Prompt: Go through the entries, filter for the word "their", and copy every line that has it.

Supplied records:
* * *
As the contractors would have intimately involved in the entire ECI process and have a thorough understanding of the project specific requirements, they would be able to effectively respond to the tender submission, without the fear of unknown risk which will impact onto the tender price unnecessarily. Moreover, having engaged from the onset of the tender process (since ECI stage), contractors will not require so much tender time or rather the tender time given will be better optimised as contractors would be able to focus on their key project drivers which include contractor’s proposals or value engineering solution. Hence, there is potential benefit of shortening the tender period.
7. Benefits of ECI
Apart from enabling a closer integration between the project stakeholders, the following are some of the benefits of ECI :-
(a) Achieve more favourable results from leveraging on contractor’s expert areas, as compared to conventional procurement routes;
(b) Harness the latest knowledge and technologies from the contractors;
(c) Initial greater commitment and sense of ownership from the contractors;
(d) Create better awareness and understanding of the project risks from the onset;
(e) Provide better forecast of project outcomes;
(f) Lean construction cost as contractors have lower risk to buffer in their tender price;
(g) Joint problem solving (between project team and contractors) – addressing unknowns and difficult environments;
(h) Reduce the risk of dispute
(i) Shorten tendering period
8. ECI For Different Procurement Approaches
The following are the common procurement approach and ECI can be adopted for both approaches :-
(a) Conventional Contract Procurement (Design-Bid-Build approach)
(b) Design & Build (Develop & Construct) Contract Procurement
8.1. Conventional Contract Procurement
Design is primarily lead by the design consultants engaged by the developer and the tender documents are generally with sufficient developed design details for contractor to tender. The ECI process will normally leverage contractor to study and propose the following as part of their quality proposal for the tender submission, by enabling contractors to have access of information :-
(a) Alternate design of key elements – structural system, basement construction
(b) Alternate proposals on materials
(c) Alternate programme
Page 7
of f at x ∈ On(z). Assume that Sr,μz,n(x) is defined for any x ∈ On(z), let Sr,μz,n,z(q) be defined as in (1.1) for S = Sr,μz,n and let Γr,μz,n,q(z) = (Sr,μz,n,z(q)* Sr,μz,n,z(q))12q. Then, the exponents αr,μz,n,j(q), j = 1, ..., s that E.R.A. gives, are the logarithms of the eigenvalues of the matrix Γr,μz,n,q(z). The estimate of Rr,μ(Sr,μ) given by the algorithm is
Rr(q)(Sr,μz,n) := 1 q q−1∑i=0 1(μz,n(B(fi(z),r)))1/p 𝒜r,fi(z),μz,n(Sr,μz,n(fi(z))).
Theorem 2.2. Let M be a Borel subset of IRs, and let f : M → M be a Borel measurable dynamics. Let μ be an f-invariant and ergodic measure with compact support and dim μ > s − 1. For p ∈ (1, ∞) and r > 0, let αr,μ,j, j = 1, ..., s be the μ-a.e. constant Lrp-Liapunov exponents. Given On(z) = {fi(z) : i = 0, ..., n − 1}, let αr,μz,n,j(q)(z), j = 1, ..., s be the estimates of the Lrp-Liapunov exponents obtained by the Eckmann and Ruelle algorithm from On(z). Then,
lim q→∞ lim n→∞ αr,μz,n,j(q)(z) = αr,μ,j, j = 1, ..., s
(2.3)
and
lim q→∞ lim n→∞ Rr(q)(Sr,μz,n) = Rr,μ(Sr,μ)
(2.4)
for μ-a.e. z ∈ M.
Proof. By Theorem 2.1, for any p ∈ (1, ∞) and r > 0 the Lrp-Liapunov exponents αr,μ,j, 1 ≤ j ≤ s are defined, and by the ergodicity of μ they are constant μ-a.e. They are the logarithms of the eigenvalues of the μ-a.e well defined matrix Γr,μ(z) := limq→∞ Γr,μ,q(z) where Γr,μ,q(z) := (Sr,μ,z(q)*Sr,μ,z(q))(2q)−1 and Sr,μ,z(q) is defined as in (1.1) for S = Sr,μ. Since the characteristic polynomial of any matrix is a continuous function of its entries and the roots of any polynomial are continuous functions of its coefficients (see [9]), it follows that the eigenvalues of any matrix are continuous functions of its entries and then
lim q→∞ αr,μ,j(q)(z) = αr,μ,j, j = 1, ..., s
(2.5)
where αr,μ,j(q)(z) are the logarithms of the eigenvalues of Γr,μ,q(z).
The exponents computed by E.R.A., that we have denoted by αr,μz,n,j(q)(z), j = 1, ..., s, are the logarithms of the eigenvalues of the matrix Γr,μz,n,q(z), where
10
* * *
Solved problem:
As the contractors would have intimately involved in the entire ECI process and have a thorough understanding of the project specific requirements, they would be able to effectively respond to the tender submission, without the fear of unknown risk which will impact onto the tender price unnecessarily. Moreover, having engaged from the onset of the tender process (since ECI stage), contractors will not require so much tender time or rather the tender time given will be better optimised as contractors would be able to focus on their key project drivers which include contractor’s proposals or value engineering solution. Hence, there is potential benefit of shortening the tender period.
(f) Lean construction cost as contractors have lower risk to buffer in their tender price;
Design is primarily lead by the design consultants engaged by the developer and the tender documents are generally with sufficient developed design details for contractor to tender. The ECI process will normally leverage contractor to study and propose the following as part of their quality proposal for the tender submission, by enabling contractors to have access of information :-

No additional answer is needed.